I tried a kind of lackluster solution by creating a “dedicated API User” and then using that users API key inside the code (not really viable, i know) - but that solution only works as long, as the current user is not registered/logged in.
So my question would be, if there’s a way to either give every guest user read access to the REST API or if there’s a JS way to check, if the current user is logged in (already tried via cookie, but could not work it out).
I am probably doing in wrong, but maybe someone can give me an hint.

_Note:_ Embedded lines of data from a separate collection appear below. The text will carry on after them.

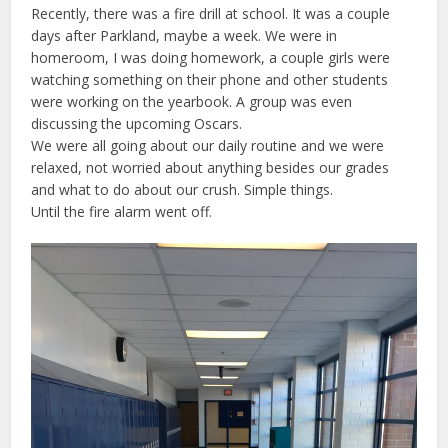
Recently, there was a fire drill at school. It was a couple
days after Parkland, maybe a week. We were in
homeroom, I was doing homework, a couple girls were
watching something on their phone and other students
were working on the yearbook. A group was even
discussing the upcoming Oscars.
We were all going about our daily routine and we were
relaxed, not worried about anything besides our grades
and what to do about our crush. Simple things.
Until the fire alarm went off.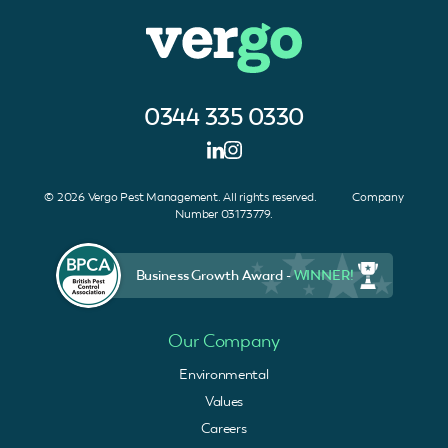
0344 335 0330
© 2026 Vergo Pest Management. All rights reserved. Company
Number 03173779.
Business Growth Award -
WINNER!
Our Company
Environmental
Values
Careers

Is this going to run through your browser in production (e.g. as a browser extension or something), or will it run from another server-side tool (e.g. a NodeJS app)? If the latter, then your question is more about your development environment than a production concern, I think. You might use a secondary browser (or another profile) to look at the API results during development so that a logged-in user session doesn’t interfere.
Regards,
Alec Smecher
Public Knowledge Project Team
thanks for the quick reply. It is running through the (user’s) browser - so it is more of an UI/theme component. That’s why my APIKey solution is kinda bad and i am kind of stuck .
Hmm, I see. The results the API gives you using a user account’s API key (and no session cookie) should be the same as you see when logged in as that user (with a session cookie and no API key) – are you seeing something different?
Regards,
Alec Smecher
Public Knowledge Project Team
Hi @asmecher,
I probably voiced my problem a bit poorly.
So my Vue Component pulls all issues dynamically filtered by year via the API. This is supposed to work for registered/logged-in users as well as guests without any account. But as guests do not have read access to the API (i get a 404 at least), i actually do now know how to do this.
As mentioned in my first post, i tried the following: Create a dedicated “APIUser” Account and use the “APIUser” key to provide API access to guests. This solution works only for Guests tho, because as soon as a real “UserXYZ” is logged in, the query (still provided with APIUser key) will a return a 404 as well.